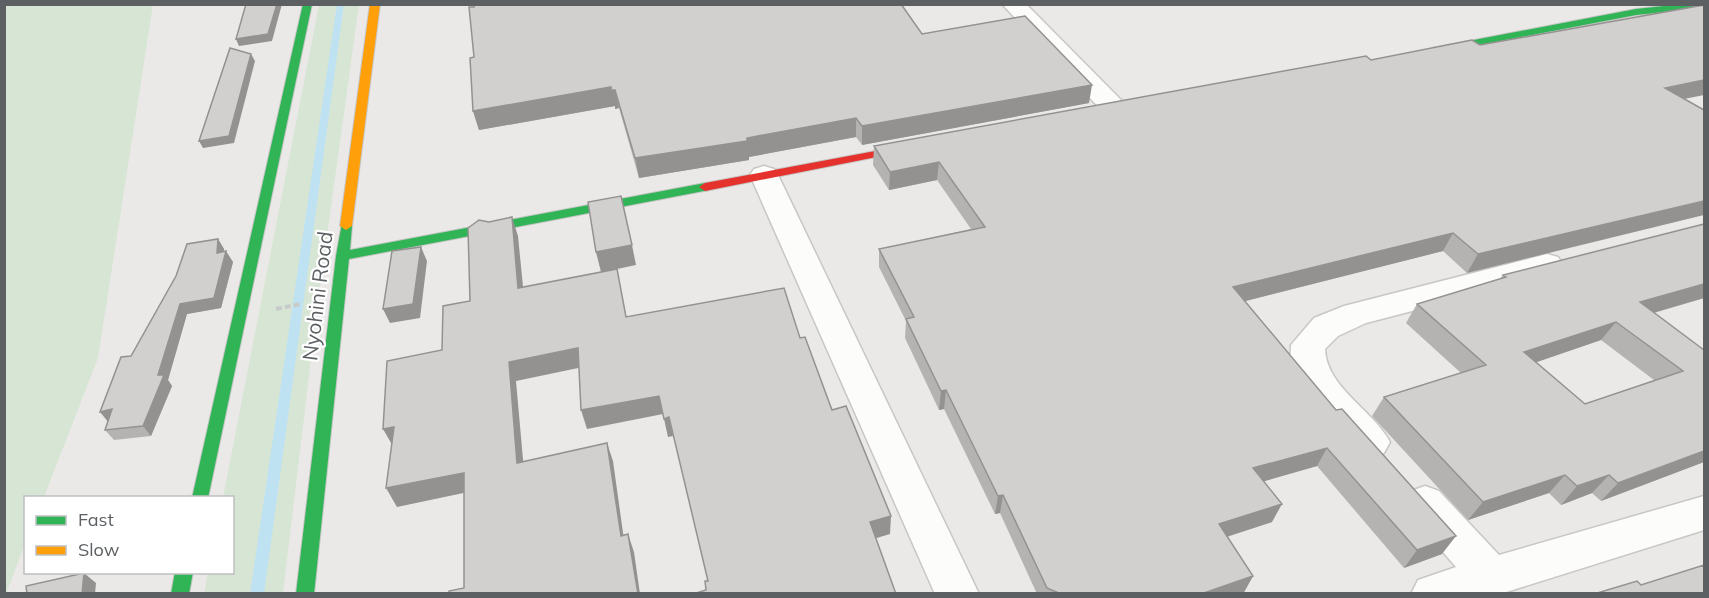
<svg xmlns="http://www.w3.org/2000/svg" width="1709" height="598" font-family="Mulish,sans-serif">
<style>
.green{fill:#d7e5d4}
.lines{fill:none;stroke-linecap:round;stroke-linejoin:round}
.stream{fill:#bfe2f2;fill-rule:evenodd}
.street-casing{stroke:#c8c7c6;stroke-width:3}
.fast-casing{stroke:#c5c6c6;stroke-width:2}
.slow-casing{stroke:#c5c6c6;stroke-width:2}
.jam-casing{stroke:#c5c6c6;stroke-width:2}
.path{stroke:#c7cbc9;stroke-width:4;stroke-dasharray:6 3;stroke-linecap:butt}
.street{fill:#fcfcfb;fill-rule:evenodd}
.fast{fill:#30b455;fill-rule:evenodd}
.slow{fill:#ff9f0a;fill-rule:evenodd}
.jam{fill:#e5322d;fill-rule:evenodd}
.wall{fill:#b5b3b2;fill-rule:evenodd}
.shaded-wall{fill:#939291}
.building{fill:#d2d0cf;stroke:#939291;stroke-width:1.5;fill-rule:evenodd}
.labels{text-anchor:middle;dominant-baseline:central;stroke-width:4.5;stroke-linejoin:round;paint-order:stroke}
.street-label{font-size:21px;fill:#5c6063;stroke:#fff}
</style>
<rect width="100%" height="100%" fill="#ebe9e7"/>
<path class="green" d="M4,5H153L98,358L44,497L26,498L25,544L6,594Z
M319,5H359L318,301L283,593L204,594L208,573L232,572V498L223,497Z"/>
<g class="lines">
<path class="stream" d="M337,4H344L264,594H250Z"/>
<defs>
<path id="street" d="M1002,4H1026L1123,102L1127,108L1123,114L1114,116L1105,114Z
M764,166L774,169L778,175L979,594H935L750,175L754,169Z
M1547,254L1558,257L1563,265L1558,273L1366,323L1338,336L1325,349C1326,387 1373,410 1390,442L1384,453L1371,457L1358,453L1317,407L1290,364L1291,345L1314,318L1344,306Z
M1425,486L1439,491L1499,555L1704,496V530L1500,594H1411L1418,580L1456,567L1411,515L1405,503L1411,491Z"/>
<path id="fast" d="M303,4H312L208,498H192Z
M1682,4H1704V8L1636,15L1432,54L1427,51L1432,48L1636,9Z
M705,183L711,187L709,190L349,259L314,594H296L336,256L342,223H350L352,226L350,250Z
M175,572H193L189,594H171Z"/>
<path id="slow" d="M370,4H380L352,226L346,230L340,226Z"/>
<path id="jam" d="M918,143L924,146L922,148L705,191L699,187L705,183Z"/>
</defs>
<use href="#street" class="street-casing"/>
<use href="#fast" class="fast-casing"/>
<use href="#slow" class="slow-casing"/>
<use href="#jam" class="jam-casing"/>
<path class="path" d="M276,309L301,304"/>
<use href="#street" class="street"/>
<use href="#fast" class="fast"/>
<use href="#slow" class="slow"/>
<use href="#jam" class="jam"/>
</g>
<path class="wall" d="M922,34L1089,103L862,145L856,137L749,157V160L639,178L619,108L615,109V106L479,130L473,111Z
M1480,45L1685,99L1467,273L1443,251L1245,301L1442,554L1404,568L1317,466L1264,481L1272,522L1227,537L1253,576L1243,594H1037L1000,513L995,514L944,409L939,410L905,338L906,321L879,267V249L971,229L937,180L889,190L873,165L874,146L1371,60Z
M218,239L224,249V252L233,262L221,308L187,314L168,380L172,386L151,436L114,440L105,430L131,356Z
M1503,275L1704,298L1654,313L1704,350V462L1601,501L1592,493L1561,505L1549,493L1468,520L1372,416L1384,397L1461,373L1406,323L1417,304L1500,279ZM1601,340L1654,380L1585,404L1536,362Z"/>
<path class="shaded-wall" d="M277,4H282L272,41L239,46L236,39Z
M251,54L255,61L234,143L203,148L199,141Z
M1704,80V95L1654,105L1665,88Z
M1092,85L1089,103L862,145V126Z
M611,87L615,90L619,108L615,109V106L479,130L473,111Z
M856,118V137L749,157V160L639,178L635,158Z
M939,162L937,180L889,190L890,172Z
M1704,201V215L1467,273L1478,254Z
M512,217L518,236L525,307L518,288Z
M1453,233L1443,251L1226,306L1233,287Z
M218,239L224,249L223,263L217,253Z
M632,245L636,265L617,269L630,336L601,272L596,252Z
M421,247L427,261L420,318L390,323L383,309Z
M226,251L233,262L221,308L187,314L168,380L172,386L151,436L143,426L180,304Z
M1704,284V298L1625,321L1640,302Z
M1616,322L1601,340L1511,371L1524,352Z
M578,348L583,367L516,381L525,482L517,463L509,362Z
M946,390L944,409L939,410L941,391Z
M659,396L663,414L587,429L581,410Z
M112,409L109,423L100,412Z
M669,417L673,436L668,437L664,419Z
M394,427V448L383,429Z
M607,443L613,461L626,554L621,536Z
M1327,448L1317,466L1244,487L1253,468Z
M1704,451V462L1601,501L1618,483Z
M464,473L473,491L397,507L386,488Z
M1565,475L1549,493L1468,520L1483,502Z
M1609,475L1592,493L1561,505L1577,486Z
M1003,495L1000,513L995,514L998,496Z
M1282,504L1272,522L1210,542L1219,524Z
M891,516L890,534L870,540V522Z
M628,534L634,552L640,594H638Z
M1456,536L1442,554L1404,568L1417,550Z
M84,573L96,583L95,594H82Z
M1253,576L1243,594H1201Z"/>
<path class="building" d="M246,4H277L268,34L236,39Z
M473,4H901L922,34L1025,16L1092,85L862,126L856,118L747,138V141L635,158L615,90H611V87L473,111L470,58L474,57L469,7H474Z
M1704,5V80L1665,88L1704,110V201L1478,254L1453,233L1233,287L1336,410L1342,409L1456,536L1417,550L1327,448L1253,468L1282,504L1219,524L1253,576L1201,594H1061L1047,588L1003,495L998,496L946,390L941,391L906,319L914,317L879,249L985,227L939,162L890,172L874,146L1366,56L1371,60L1472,40L1480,45Z
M230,48L251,54L229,136L199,141Z
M621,196L632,245L596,252L588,202Z
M512,217L518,288L617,269L626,317L784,288L800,338L805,337L832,410L846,406L891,516L870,522L896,594H693L706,590L705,581H708L669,417L664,419L659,396L581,410L578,348L509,362L517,463L607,443L621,536L628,534L638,594H449V591L464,588V473L386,488L394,427L383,429L387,361L442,350L443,306L470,301L468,228L479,220L489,222Z
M1704,224V284L1640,302L1704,350V451L1618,483L1609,475L1577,486L1565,475L1483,502L1384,397L1486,365L1417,304L1506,277L1503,275ZM1616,322L1683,371L1585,404L1524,352Z
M218,239L217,253L226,251L214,298L180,304L158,375H164L143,426L105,430L112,409L100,412L121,357L131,356L176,276L187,244Z
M421,247L413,304L383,309L392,251Z
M1704,565V594H1594L1637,581L1641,585Z
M84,573L82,594H27L26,586Z"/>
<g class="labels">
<g class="street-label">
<text transform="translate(317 296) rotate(-83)">Nyohini Road</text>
</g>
</g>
<rect width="1709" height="598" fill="none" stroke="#5c6063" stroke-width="12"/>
<rect x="24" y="496" width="210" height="78" fill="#ffffff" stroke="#bebfc1" stroke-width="1.5"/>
<rect x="36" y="516" width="30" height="9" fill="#30b455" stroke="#bebfc1" stroke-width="1.5"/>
<text x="78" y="526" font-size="18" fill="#5c6063">Fast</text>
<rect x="36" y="546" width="30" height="9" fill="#ff9f0a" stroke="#bebfc1" stroke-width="1.5"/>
<text x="78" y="556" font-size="18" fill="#5c6063">Slow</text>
</svg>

**WORK ITEM**.
Your task is to set down each line above verbatim while excluding the pictures.

**EXERCISE RESPONSE**.
<svg xmlns="http://www.w3.org/2000/svg" width="1709" height="598" font-family="Mulish,sans-serif">
<style>
.green{fill:#d7e5d4}
.lines{fill:none;stroke-linecap:round;stroke-linejoin:round}
.stream{fill:#bfe2f2;fill-rule:evenodd}
.street-casing{stroke:#c8c7c6;stroke-width:3}
.fast-casing{stroke:#c5c6c6;stroke-width:2}
.slow-casing{stroke:#c5c6c6;stroke-width:2}
.jam-casing{stroke:#c5c6c6;stroke-width:2}
.path{stroke:#c7cbc9;stroke-width:4;stroke-dasharray:6 3;stroke-linecap:butt}
.street{fill:#fcfcfb;fill-rule:evenodd}
.fast{fill:#30b455;fill-rule:evenodd}
.slow{fill:#ff9f0a;fill-rule:evenodd}
.jam{fill:#e5322d;fill-rule:evenodd}
.wall{fill:#b5b3b2;fill-rule:evenodd}
.shaded-wall{fill:#939291}
.building{fill:#d2d0cf;stroke:#939291;stroke-width:1.5;fill-rule:evenodd}
.labels{text-anchor:middle;dominant-baseline:central;stroke-width:4.5;stroke-linejoin:round;paint-order:stroke}
.street-label{font-size:21px;fill:#5c6063;stroke:#fff}
</style>
<rect width="100%" height="100%" fill="#ebe9e7"/>
<path class="green" d="M4,5H153L98,358L44,497L26,498L25,544L6,594Z
M319,5H359L318,301L283,593L204,594L208,573L232,572V498L223,497Z"/>
<g class="lines">
<path class="stream" d="M337,4H344L264,594H250Z"/>
<defs>
<path id="street" d="M1002,4H1026L1123,102L1127,108L1123,114L1114,116L1105,114Z
M764,166L774,169L778,175L979,594H935L750,175L754,169Z
M1547,254L1558,257L1563,265L1558,273L1366,323L1338,336L1325,349C1326,387 1373,410 1390,442L1384,453L1371,457L1358,453L1317,407L1290,364L1291,345L1314,318L1344,306Z
M1425,486L1439,491L1499,555L1704,496V530L1500,594H1411L1418,580L1456,567L1411,515L1405,503L1411,491Z"/>
<path id="fast" d="M303,4H312L208,498H192Z
M1682,4H1704V8L1636,15L1432,54L1427,51L1432,48L1636,9Z
M705,183L711,187L709,190L349,259L314,594H296L336,256L342,223H350L352,226L350,250Z
M175,572H193L189,594H171Z"/>
<path id="slow" d="M370,4H380L352,226L346,230L340,226Z"/>
<path id="jam" d="M918,143L924,146L922,148L705,191L699,187L705,183Z"/>
</defs>
<use href="#street" class="street-casing"/>
<use href="#fast" class="fast-casing"/>
<use href="#slow" class="slow-casing"/>
<use href="#jam" class="jam-casing"/>
<path class="path" d="M276,309L301,304"/>
<use href="#street" class="street"/>
<use href="#fast" class="fast"/>
<use href="#slow" class="slow"/>
<use href="#jam" class="jam"/>
</g>
<path class="wall" d="M922,34L1089,103L862,145L856,137L749,157V160L639,178L619,108L615,109V106L479,130L473,111Z
M1480,45L1685,99L1467,273L1443,251L1245,301L1442,554L1404,568L1317,466L1264,481L1272,522L1227,537L1253,576L1243,594H1037L1000,513L995,514L944,409L939,410L905,338L906,321L879,267V249L971,229L937,180L889,190L873,165L874,146L1371,60Z
M218,239L224,249V252L233,262L221,308L187,314L168,380L172,386L151,436L114,440L105,430L131,356Z
M1503,275L1704,298L1654,313L1704,350V462L1601,501L1592,493L1561,505L1549,493L1468,520L1372,416L1384,397L1461,373L1406,323L1417,304L1500,279ZM1601,340L1654,380L1585,404L1536,362Z"/>
<path class="shaded-wall" d="M277,4H282L272,41L239,46L236,39Z
M251,54L255,61L234,143L203,148L199,141Z
M1704,80V95L1654,105L1665,88Z
M1092,85L1089,103L862,145V126Z
M611,87L615,90L619,108L615,109V106L479,130L473,111Z
M856,118V137L749,157V160L639,178L635,158Z
M939,162L937,180L889,190L890,172Z
M1704,201V215L1467,273L1478,254Z
M512,217L518,236L525,307L518,288Z
M1453,233L1443,251L1226,306L1233,287Z
M218,239L224,249L223,263L217,253Z
M632,245L636,265L617,269L630,336L601,272L596,252Z
M421,247L427,261L420,318L390,323L383,309Z
M226,251L233,262L221,308L187,314L168,380L172,386L151,436L143,426L180,304Z
M1704,284V298L1625,321L1640,302Z
M1616,322L1601,340L1511,371L1524,352Z
M578,348L583,367L516,381L525,482L517,463L509,362Z
M946,390L944,409L939,410L941,391Z
M659,396L663,414L587,429L581,410Z
M112,409L109,423L100,412Z
M669,417L673,436L668,437L664,419Z
M394,427V448L383,429Z
M607,443L613,461L626,554L621,536Z
M1327,448L1317,466L1244,487L1253,468Z
M1704,451V462L1601,501L1618,483Z
M464,473L473,491L397,507L386,488Z
M1565,475L1549,493L1468,520L1483,502Z
M1609,475L1592,493L1561,505L1577,486Z
M1003,495L1000,513L995,514L998,496Z
M1282,504L1272,522L1210,542L1219,524Z
M891,516L890,534L870,540V522Z
M628,534L634,552L640,594H638Z
M1456,536L1442,554L1404,568L1417,550Z
M84,573L96,583L95,594H82Z
M1253,576L1243,594H1201Z"/>
<path class="building" d="M246,4H277L268,34L236,39Z
M473,4H901L922,34L1025,16L1092,85L862,126L856,118L747,138V141L635,158L615,90H611V87L473,111L470,58L474,57L469,7H474Z
M1704,5V80L1665,88L1704,110V201L1478,254L1453,233L1233,287L1336,410L1342,409L1456,536L1417,550L1327,448L1253,468L1282,504L1219,524L1253,576L1201,594H1061L1047,588L1003,495L998,496L946,390L941,391L906,319L914,317L879,249L985,227L939,162L890,172L874,146L1366,56L1371,60L1472,40L1480,45Z
M230,48L251,54L229,136L199,141Z
M621,196L632,245L596,252L588,202Z
M512,217L518,288L617,269L626,317L784,288L800,338L805,337L832,410L846,406L891,516L870,522L896,594H693L706,590L705,581H708L669,417L664,419L659,396L581,410L578,348L509,362L517,463L607,443L621,536L628,534L638,594H449V591L464,588V473L386,488L394,427L383,429L387,361L442,350L443,306L470,301L468,228L479,220L489,222Z
M1704,224V284L1640,302L1704,350V451L1618,483L1609,475L1577,486L1565,475L1483,502L1384,397L1486,365L1417,304L1506,277L1503,275ZM1616,322L1683,371L1585,404L1524,352Z
M218,239L217,253L226,251L214,298L180,304L158,375H164L143,426L105,430L112,409L100,412L121,357L131,356L176,276L187,244Z
M421,247L413,304L383,309L392,251Z
M1704,565V594H1594L1637,581L1641,585Z
M84,573L82,594H27L26,586Z"/>
<g class="labels">
<g class="street-label">
<text transform="translate(317 296) rotate(-83)">Nyohini Road</text>
</g>
</g>
<rect width="1709" height="598" fill="none" stroke="#5c6063" stroke-width="12"/>
<rect x="24" y="496" width="210" height="78" fill="#ffffff" stroke="#bebfc1" stroke-width="1.5"/>
<rect x="36" y="516" width="30" height="9" fill="#30b455" stroke="#bebfc1" stroke-width="1.5"/>
<text x="78" y="526" font-size="18" fill="#5c6063">Fast</text>
<rect x="36" y="546" width="30" height="9" fill="#ff9f0a" stroke="#bebfc1" stroke-width="1.5"/>
<text x="78" y="556" font-size="18" fill="#5c6063">Slow</text>
</svg>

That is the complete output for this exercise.